Gabriele Dell'Otto, Romics D'Oro, intervistato da Romics

 

Gabriele Dell'Otto, illustratore di grande talento e Romics D'Oro 2016, intervistato da Romics durante la XX edizione.

 

Dal suo lavoro sul fumetto e sui supereroi è passato all’illustrazione di testi classici come Pinocchio e la Divina Commedia. Perché ha fatto questa scelta?

Le cose che ho fatto al di fuori dei fumetti erano frutto di un’esigenza mia di produrre materiali personali che avessero un collegamento col mio background. Volevo proporre cose che mi avevano formato.

Nel lavorare su questi classici, ho rispetto per quello che è stato fatto: l’originale è l’originale. Io rispetto l’atmosfera di una storia, ma la elaboro nella mia chiave, adattandola a quello che sto proponendo.

 

 

Come è nata l’idea di illustrare la Divina Commedia?

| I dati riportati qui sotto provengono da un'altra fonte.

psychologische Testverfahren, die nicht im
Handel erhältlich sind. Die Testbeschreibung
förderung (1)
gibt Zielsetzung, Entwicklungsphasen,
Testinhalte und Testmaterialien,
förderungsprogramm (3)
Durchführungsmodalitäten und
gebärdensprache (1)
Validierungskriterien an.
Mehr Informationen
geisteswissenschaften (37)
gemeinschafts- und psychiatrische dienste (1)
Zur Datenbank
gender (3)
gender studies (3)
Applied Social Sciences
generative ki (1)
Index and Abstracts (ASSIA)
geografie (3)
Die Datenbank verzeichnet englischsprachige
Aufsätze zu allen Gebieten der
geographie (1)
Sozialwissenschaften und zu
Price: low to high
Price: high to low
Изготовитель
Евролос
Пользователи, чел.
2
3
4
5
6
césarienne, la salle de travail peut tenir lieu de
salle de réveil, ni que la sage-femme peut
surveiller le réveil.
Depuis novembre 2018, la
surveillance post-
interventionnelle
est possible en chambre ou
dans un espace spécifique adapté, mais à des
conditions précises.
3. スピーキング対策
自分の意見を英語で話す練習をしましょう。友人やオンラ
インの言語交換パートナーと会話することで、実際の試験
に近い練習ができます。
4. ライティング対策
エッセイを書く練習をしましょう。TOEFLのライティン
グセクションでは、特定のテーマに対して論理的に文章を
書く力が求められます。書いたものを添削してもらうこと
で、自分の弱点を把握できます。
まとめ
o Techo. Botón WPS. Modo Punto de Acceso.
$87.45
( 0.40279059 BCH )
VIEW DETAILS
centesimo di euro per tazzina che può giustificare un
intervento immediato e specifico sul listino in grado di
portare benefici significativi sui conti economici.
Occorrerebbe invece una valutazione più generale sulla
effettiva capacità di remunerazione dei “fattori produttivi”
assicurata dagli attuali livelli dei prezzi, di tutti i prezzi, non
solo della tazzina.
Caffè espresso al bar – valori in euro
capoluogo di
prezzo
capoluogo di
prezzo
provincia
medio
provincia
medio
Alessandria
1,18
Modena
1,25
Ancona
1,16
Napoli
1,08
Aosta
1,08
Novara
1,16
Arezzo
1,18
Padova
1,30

La Divina Commedia è un discorso a parte nella mia produzione: è nata dall’incontro con Franco Nembrini. Andai a un lezione su Dante tenuta da Franco e scoprii che Dante parlava di me. Ho conosciuto poi personalmente Franco e ho deciso di mettere a servizio i miei dipinti per una nuova edizione della Divina Commedia con i suoi commenti. Volevamo creare qualcosa di utile perché i ragazzi si avvicinassero a un testo classico e capissero che in Italia abbiamo cose molto belle. Purtroppo vengono spesso dimenticate in modo preoccupante.

 

 

Con chi la pubblicherete?

Con la casa editrice di Franco, ma abbiamo molte proposte. Considerato che è una cosa mia e di Franco però non vorremmo troppe interferenze. E’ una nostra sfida.

 

 

Illustratori, disegnatori, fumettisti si nasce o si diventa?

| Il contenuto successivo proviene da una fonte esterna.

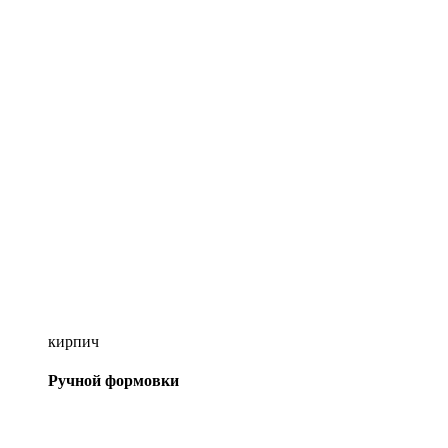
кирпич
Ручной формовки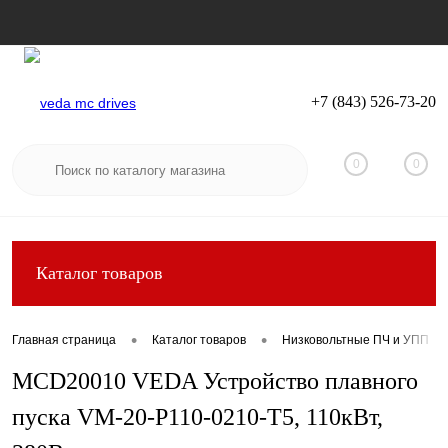
+7 (843) 526-73-20
Вход
Регистрация
0
0
Каталог товаров
•
•
Главная страница
Каталог товаров
Низковольтные ПЧ и УПП
MCD20010 VEDA Устройство плавного
пуска VM-20-P110-0210-T5, 110кВт,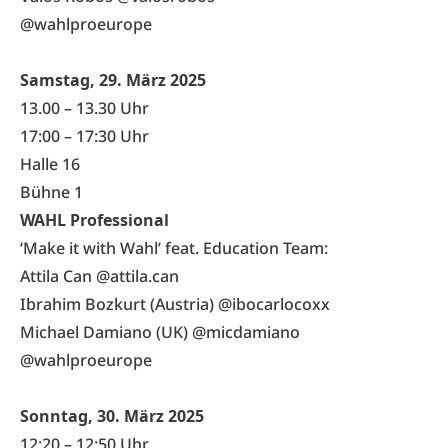
@wahlproeurope
Samstag, 29. März 2025
13.00 – 13.30 Uhr
17:00 – 17:30 Uhr
Halle 16
Bühne 1
WAHL Professional
‘Make it with Wahl’ feat. Education Team:
Attila Can
@attila.can
Ibrahim Bozkurt (Austria)
@ibocarlocoxx
Michael Damiano (UK)
@micdamiano
@wahlproeurope
Sonntag, 30. März 2025
12:20 – 12:50 Uhr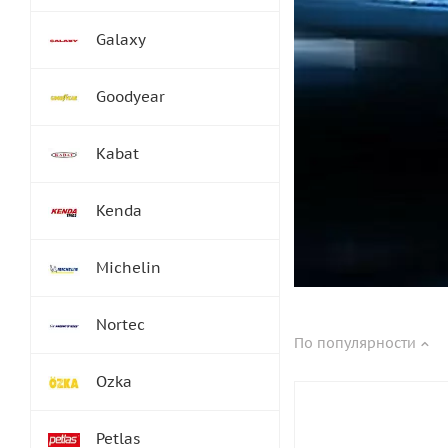
Galaxy
Goodyear
Kabat
Kenda
Michelin
Nortec
По популярности
Ozka
Petlas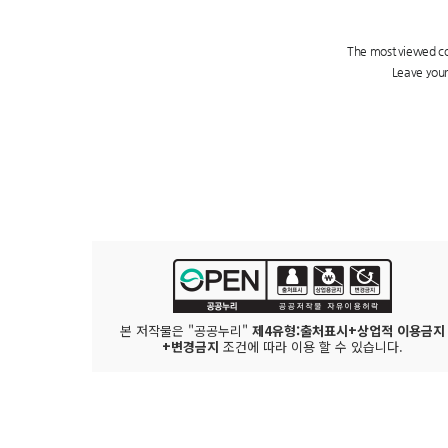
본 저작물은 "공공누리"
제4유형:출처표시+상업적 이용금지
+변경금지
조건에 따라 이용 할 수 있습니다.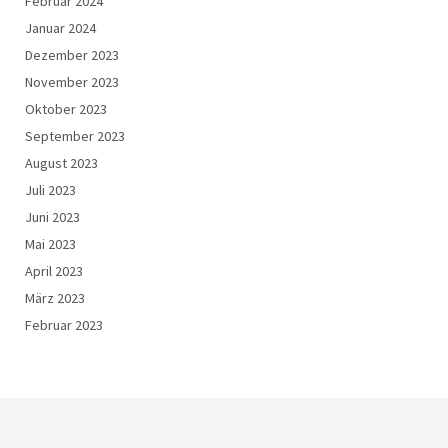
Februar 2024
Januar 2024
Dezember 2023
November 2023
Oktober 2023
September 2023
August 2023
Juli 2023
Juni 2023
Mai 2023
April 2023
März 2023
Februar 2023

Un po’ ci si nasce. Negli ultimi anni ho capito che ognuno ha un dono, nessuno escluso, ma questo dono va capito e valorizzato. In campo artistico, questa dote è evidente: fai un disegno ed è sotto gli occhi di tutti, è qualcosa di molto più visibile di una formula matematica. Io ho sempre avuto un grande amore per i fumetti, li ho sempre letti. Il mio media però è l’illustrazione, con l’immagine arrivo di più, riesco a trasmettere di più che con una storia. Spesso mi chiedono di fare delle copertine perché come illustratore faccio  un lavoro molto diverso. Claudio Villa, illustratore di Bonelli, mi ha scritto una volta una cosa che mi ha fatto commuovere, ma che è profondamente vera e cioè che è vero che un artista parla di sé, ma un grande artista parla anche di me. Con l’illustrazione mi sembra di arrivare maggiormente e meglio.